Pick every line out of the entries below that has the string "happy", and copy it.

-------- Given data --------

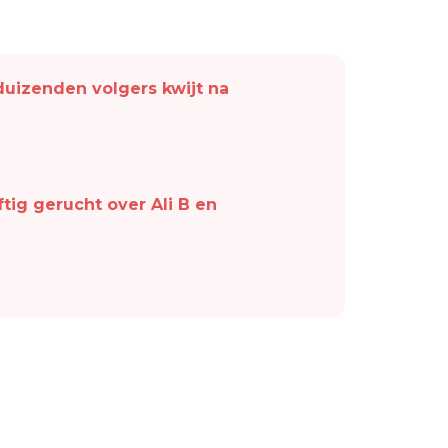
duizenden volgers kwijt na
tig gerucht over Ali B en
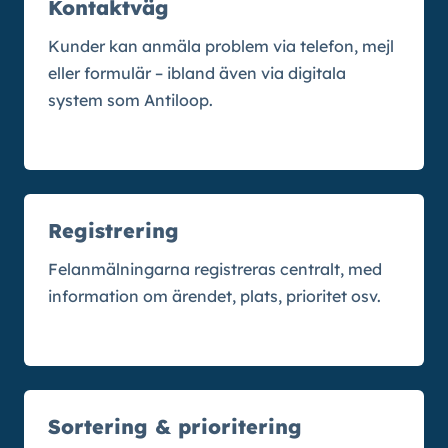
Kontaktväg
Kunder kan anmäla problem via telefon, mejl
eller formulär – ibland även via digitala
system som Antiloop.
Registrering
Felanmälningarna registreras centralt, med
information om ärendet, plats, prioritet osv.
Sortering & prioritering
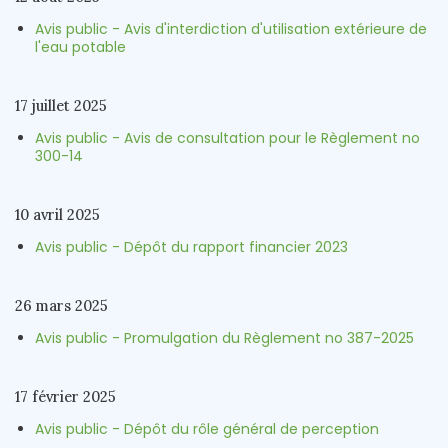
Avis public - Avis d'interdiction d'utilisation extérieure de
l'eau potable
17 juillet 2025
Avis public - Avis de consultation pour le Règlement no
300-14
10 avril 2025
Avis public - Dépôt du rapport financier 2023
26 mars 2025
Avis public - Promulgation du Règlement no 387-2025
17 février 2025
Avis public - Dépôt du rôle général de perception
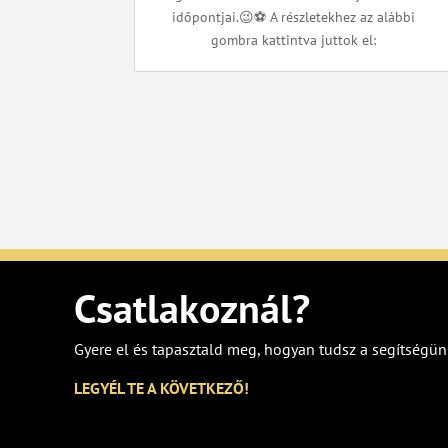
időpontjai.😉⚽ A részletekhez az alábbi
gombra kattintva juttok el:
Csatlakoznál?
Gyere el és tapasztald meg, hogyan tudsz a segítségün
LEGYÉL TE A KÖVETKEZŐ!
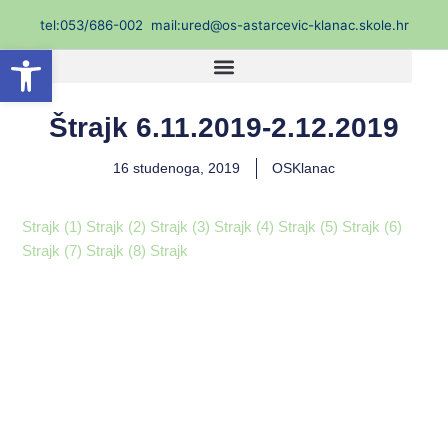
Skip
t
el:053/686-002
mail:ured@os-astarcevic-klanac.skole.hr
to
Open toolbar
content
Štrajk 6.11.2019-2.12.2019
16 studenoga, 2019
OSKlanac
Strajk (1)
Strajk (2)
Strajk (3)
Strajk (4)
Strajk (5)
Strajk (6)
Strajk (7)
Strajk (8)
Strajk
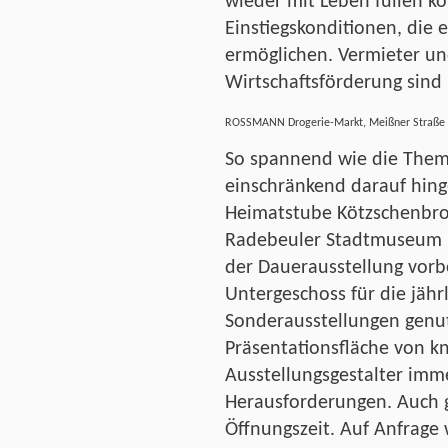
wieder mit Leben füllen kö
Einstiegskonditionen, die
ermöglichen. Vermieter un
Wirtschaftsförderung sind h
ROSSMANN Drogerie-Markt, Meißner Straße 2
So spannend wie die Thema
einschränkend darauf hing
Heimatstube Kötzschenbrod
Radebeuler Stadtmuseum i
der Dauerausstellung vorb
Untergeschoss für die jäh
Sonderausstellungen genutz
Präsentationsfläche von k
Ausstellungsgestalter imme
Herausforderungen. Auch g
Öffnungszeit. Auf Anfrag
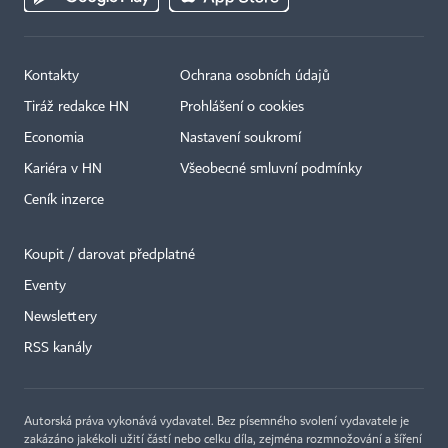
Kontakty
Ochrana osobních údajů
Tiráž redakce HN
Prohlášení o cookies
Economia
Nastavení soukromí
Kariéra v HN
Všeobecné smluvní podmínky
Ceník inzerce
Koupit / darovat předplatné
Eventy
×
Newslettery
RSS kanály
Autorská práva vykonává vydavatel. Bez písemného svolení vydavatele je
zakázáno jakékoli užití částí nebo celku díla, zejména rozmnožování a šíření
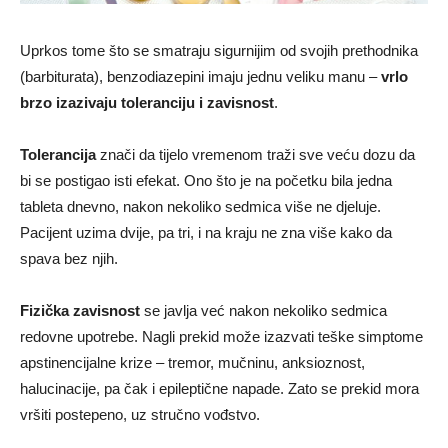
Uprkos tome što se smatraju sigurnijim od svojih prethodnika
(barbiturata), benzodiazepini imaju jednu veliku manu –
vrlo
brzo izazivaju toleranciju i zavisnost
.
Tolerancija
znači da tijelo vremenom traži sve veću dozu da
bi se postigao isti efekat. Ono što je na početku bila jedna
tableta dnevno, nakon nekoliko sedmica više ne djeluje.
Pacijent uzima dvije, pa tri, i na kraju ne zna više kako da
spava bez njih.
Fizička zavisnost
se javlja već nakon nekoliko sedmica
redovne upotrebe. Nagli prekid može izazvati teške simptome
apstinencijalne krize – tremor, mučninu, anksioznost,
halucinacije, pa čak i epileptične napade. Zato se prekid mora
vršiti postepeno, uz stručno vođstvo.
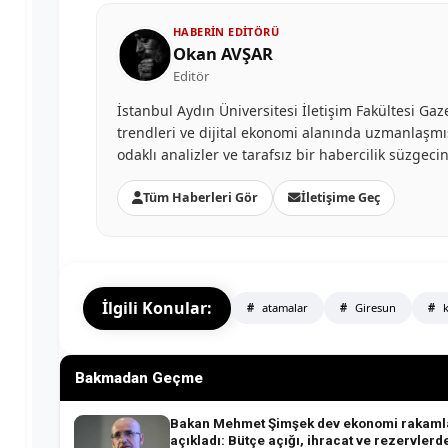
HABERIN EDITÖRÜ
Okan AVŞAR
Editör
İstanbul Aydın Üniversitesi İletişim Fakültesi G
trendleri ve dijital ekonomi alanında uzmanlaşmış
odaklı analizler ve tarafsız bir habercilik süzgec
Tüm Haberleri Gör
İletişime Geç
İlgili Konular:
atamalar
Giresun
k
Bakmadan Geçme
Bakan Mehmet Şimşek dev ekonomi rakamla
açıkladı: Bütçe açığı, ihracat ve rezervlerde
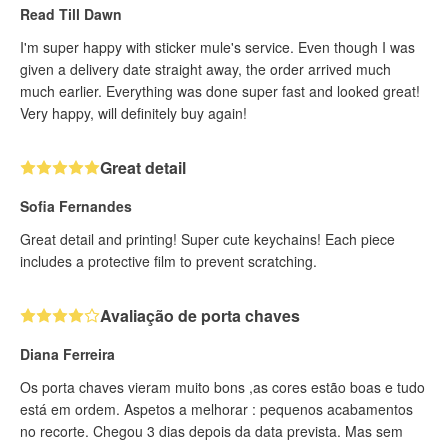
Read Till Dawn
I'm super happy with sticker mule's service. Even though I was
given a delivery date straight away, the order arrived much
much earlier. Everything was done super fast and looked great!
Very happy, will definitely buy again!
Great detail
Sofia Fernandes
Great detail and printing! Super cute keychains! Each piece
includes a protective film to prevent scratching.
Avaliação de porta chaves
Diana Ferreira
Os porta chaves vieram muito bons ,as cores estão boas e tudo
está em ordem. Aspetos a melhorar : pequenos acabamentos
no recorte. Chegou 3 dias depois da data prevista. Mas sem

--------

# Task answer
I'm super happy with sticker mule's service. Even though I was
Very happy, will definitely buy again!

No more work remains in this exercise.